The two grammars you posted both 'look good' just by eyeballing them, neither needs 'fixing' (per the article title). They have identical precedence and identical don't-recurse-infinitely properties.

[tgv]

A grammar is not the language. A language can be described by infinitely many grammars. That also goes for precedence. Parsing theory describes which algorithms can handle which grammars, and how efficiently they can do that. It allows you to ignore the details of parsing.

[brightprogramer]

I see, I'd like to give it a try then. I'll try adding some precedence here. I don't know how, though.

This calls for some reading...

[mrkeen]

I put it off as well, I figured precedence and associativity is something I'd learn later after I figured out how to stop my **ing grammars from looping forever. But it was right there in front of me!

When I looked at someone else's working code, they'd laid it out so that each layer could only call into the same layer or the next layer down:

  parseSum     = ...
  parseProduct = ...
  parseTerm    = ...

which should eliminate the mutual-infinite-recursion case, since the control flow can't ever go upward.
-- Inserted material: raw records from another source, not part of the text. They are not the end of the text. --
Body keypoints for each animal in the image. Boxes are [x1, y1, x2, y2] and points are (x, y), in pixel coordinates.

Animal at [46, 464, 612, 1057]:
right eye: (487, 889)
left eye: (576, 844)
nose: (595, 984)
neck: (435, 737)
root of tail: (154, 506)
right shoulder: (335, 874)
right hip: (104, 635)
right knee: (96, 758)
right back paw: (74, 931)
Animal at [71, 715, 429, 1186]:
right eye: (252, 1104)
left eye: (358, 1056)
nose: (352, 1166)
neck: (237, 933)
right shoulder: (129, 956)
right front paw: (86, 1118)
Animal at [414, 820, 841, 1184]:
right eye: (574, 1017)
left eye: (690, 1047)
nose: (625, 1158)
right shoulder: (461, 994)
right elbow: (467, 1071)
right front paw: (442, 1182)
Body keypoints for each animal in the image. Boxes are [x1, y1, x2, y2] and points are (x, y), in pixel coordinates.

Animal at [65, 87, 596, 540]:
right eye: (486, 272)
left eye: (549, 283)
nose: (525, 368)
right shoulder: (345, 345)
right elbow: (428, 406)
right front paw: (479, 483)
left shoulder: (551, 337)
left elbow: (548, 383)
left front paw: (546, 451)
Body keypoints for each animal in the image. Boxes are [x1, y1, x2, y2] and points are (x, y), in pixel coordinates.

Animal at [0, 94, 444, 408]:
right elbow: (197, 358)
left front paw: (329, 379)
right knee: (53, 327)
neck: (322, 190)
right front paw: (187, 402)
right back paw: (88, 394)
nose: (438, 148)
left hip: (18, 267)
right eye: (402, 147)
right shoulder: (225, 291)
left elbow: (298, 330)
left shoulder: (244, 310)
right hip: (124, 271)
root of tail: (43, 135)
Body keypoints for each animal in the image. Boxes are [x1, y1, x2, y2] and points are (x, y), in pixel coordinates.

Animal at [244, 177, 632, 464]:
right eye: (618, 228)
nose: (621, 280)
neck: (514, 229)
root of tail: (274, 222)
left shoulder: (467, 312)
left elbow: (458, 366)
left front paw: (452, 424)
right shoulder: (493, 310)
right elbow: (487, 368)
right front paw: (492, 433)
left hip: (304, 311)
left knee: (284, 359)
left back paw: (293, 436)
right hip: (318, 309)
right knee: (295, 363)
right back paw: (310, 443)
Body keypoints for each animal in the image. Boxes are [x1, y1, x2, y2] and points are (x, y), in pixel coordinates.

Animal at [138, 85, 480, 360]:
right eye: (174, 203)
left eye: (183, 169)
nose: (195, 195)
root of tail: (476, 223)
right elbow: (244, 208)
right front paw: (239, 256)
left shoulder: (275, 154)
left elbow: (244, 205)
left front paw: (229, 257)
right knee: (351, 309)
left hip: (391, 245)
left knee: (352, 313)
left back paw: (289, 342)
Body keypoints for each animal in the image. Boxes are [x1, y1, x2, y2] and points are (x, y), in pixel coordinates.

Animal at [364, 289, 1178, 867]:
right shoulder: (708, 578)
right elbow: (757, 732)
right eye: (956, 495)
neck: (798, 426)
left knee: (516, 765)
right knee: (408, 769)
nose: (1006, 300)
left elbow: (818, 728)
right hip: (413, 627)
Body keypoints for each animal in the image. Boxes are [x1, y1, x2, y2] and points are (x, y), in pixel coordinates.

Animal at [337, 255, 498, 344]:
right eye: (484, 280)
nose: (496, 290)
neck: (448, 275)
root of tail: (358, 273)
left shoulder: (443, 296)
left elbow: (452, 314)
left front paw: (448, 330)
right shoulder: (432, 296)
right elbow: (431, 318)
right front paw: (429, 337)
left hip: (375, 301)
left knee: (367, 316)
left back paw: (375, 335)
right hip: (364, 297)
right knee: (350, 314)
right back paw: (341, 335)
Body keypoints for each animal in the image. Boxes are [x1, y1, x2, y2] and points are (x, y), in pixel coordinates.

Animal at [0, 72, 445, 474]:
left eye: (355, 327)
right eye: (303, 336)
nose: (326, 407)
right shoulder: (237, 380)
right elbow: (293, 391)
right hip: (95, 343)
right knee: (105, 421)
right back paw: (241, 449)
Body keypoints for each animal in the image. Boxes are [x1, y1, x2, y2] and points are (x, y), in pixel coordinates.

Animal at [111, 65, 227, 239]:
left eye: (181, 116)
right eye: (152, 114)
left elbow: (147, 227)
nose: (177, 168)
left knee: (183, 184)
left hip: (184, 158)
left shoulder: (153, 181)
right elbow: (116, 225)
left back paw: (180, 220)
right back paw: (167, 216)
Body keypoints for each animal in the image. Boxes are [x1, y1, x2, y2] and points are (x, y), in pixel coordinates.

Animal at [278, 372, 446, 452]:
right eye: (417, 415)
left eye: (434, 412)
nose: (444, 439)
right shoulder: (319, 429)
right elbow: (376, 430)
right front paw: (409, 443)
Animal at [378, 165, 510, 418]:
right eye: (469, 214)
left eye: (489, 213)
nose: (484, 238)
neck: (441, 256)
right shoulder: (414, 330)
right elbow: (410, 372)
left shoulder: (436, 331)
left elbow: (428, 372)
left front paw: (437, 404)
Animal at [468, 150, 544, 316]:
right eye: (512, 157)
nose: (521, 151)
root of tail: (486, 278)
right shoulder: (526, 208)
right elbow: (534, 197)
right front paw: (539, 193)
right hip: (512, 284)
And it didn't look like a co-incidence that they'd laid the code out from low-precedence mathematical operators to high-precedence mathematical operators.

The code I ended up using is something like

  parseSum = parseProduct then many('+' then parseProduct) // where 'many' means 0 or more.

But if you don't have 'many' in your grammar syntax, it looks like this would work instead:

  parseSum = parseProduct + parseSum

But the above is wrong for two reasons. Firstly, you need to have a '+', so there's no way to parse an expression that doesn't have a '+' in it. But it also right-associates and you end up with (1+(2+(3+4))) which is probably fine for addition (give or take some C-int-overflow-rules), but breaks division. I think you can fix both by putting the terminal case first, and then left-recursing after that:

  parseSum = parseProduct | parseSum + parseProduct

Then there's only one remaining issue to deal with - what do you do when you actually want to loop? Sums can contain products, and products can contain sums (as long as they're in parens.) Well, parens bind tighter than any other precedence, so they go straight to the bottom:

  parseSum     = ...
  parseProduct = ...
  parseTerm    = ...
  parseParens  = '(' parseSum ')'

So we've broken the no-upward-control-flow rule, but is it an infinite loop? The only case where control flow can go upward is if you consume a '(' first, so I say no.